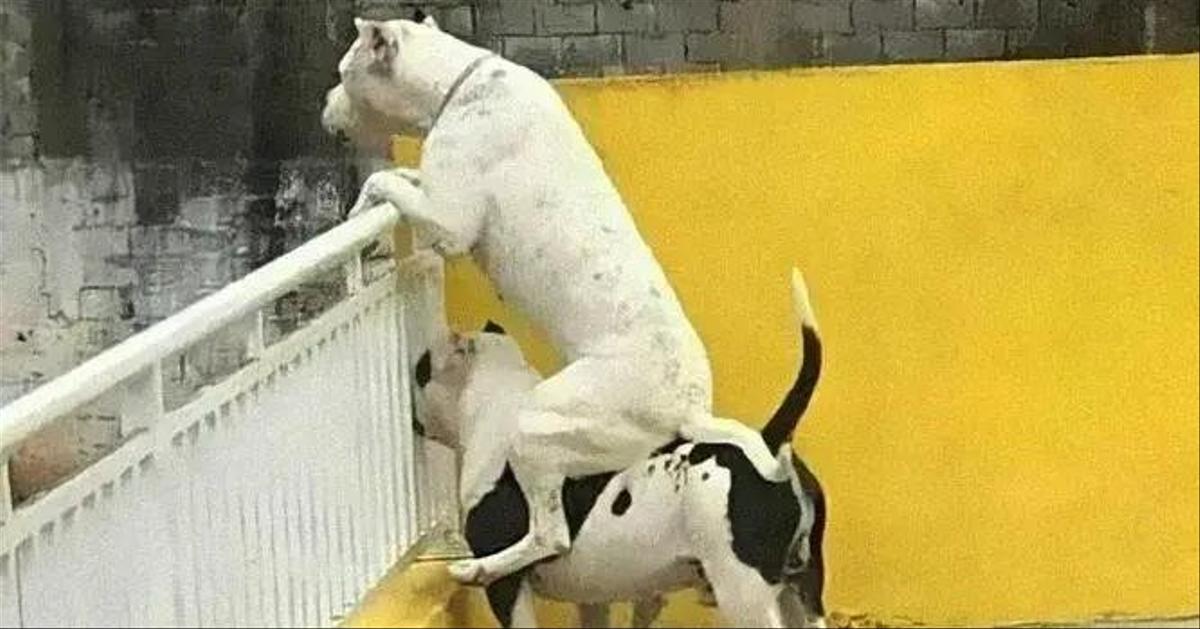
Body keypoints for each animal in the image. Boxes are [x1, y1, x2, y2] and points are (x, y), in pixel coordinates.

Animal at [322, 14, 783, 584]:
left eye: (343, 71)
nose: (324, 104)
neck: (458, 84)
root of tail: (690, 409)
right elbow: (401, 179)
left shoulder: (449, 224)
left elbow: (386, 178)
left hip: (538, 426)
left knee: (551, 534)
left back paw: (481, 567)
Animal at [415, 269, 827, 628]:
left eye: (419, 369)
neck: (496, 399)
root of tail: (770, 443)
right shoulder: (592, 599)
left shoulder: (508, 591)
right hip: (803, 591)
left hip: (744, 592)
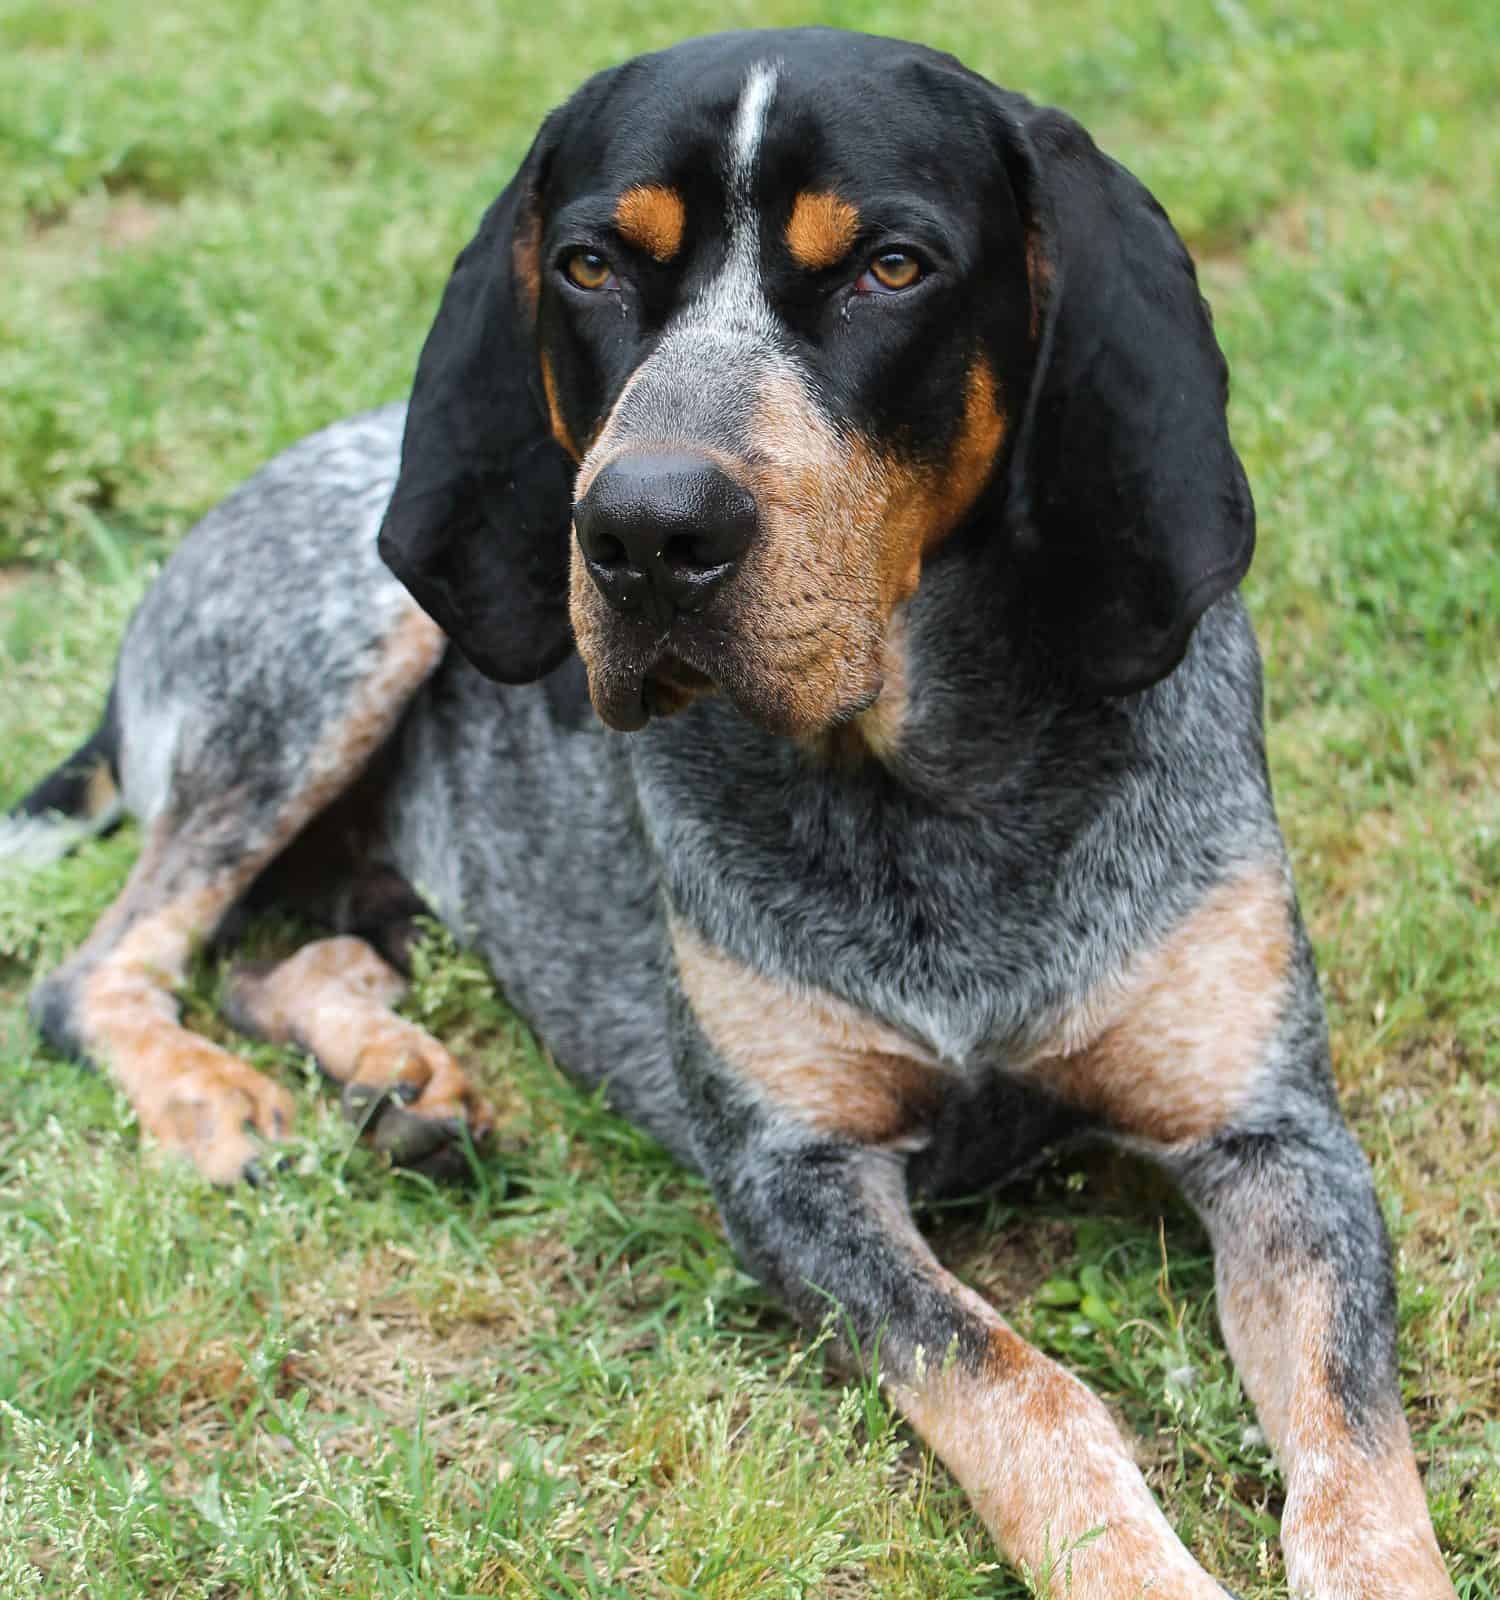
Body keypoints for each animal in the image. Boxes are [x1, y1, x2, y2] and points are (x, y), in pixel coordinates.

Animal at [0, 25, 1452, 1600]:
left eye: (891, 266)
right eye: (587, 265)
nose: (643, 532)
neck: (929, 789)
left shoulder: (1278, 1137)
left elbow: (1359, 1457)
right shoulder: (790, 1177)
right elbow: (1026, 1391)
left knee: (285, 960)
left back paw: (405, 1084)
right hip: (331, 651)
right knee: (99, 973)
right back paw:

- - - -

**Task goal**. Go back to the listing above and reproduce, exactly, the stretch from the line bearing "left back paw: (481, 567)" through the line bearing "left elbow: (1359, 1457)", without its pictures.

**Response box**.
left back paw: (481, 567)
Animal at [415, 269, 827, 628]:
left eye: (419, 369)
neck: (496, 399)
root of tail: (770, 443)
right shoulder: (592, 599)
left shoulder: (508, 591)
right hip: (803, 591)
left hip: (744, 592)
Body keypoints for each animal in the image. Boxes are [x1, y1, x2, y2] and points are (x, y), in pixel coordinates.

Animal at [0, 25, 1452, 1600]:
left eye: (891, 266)
right eye: (587, 265)
nose: (643, 532)
neck: (929, 789)
left shoulder: (1278, 1137)
left elbow: (1359, 1457)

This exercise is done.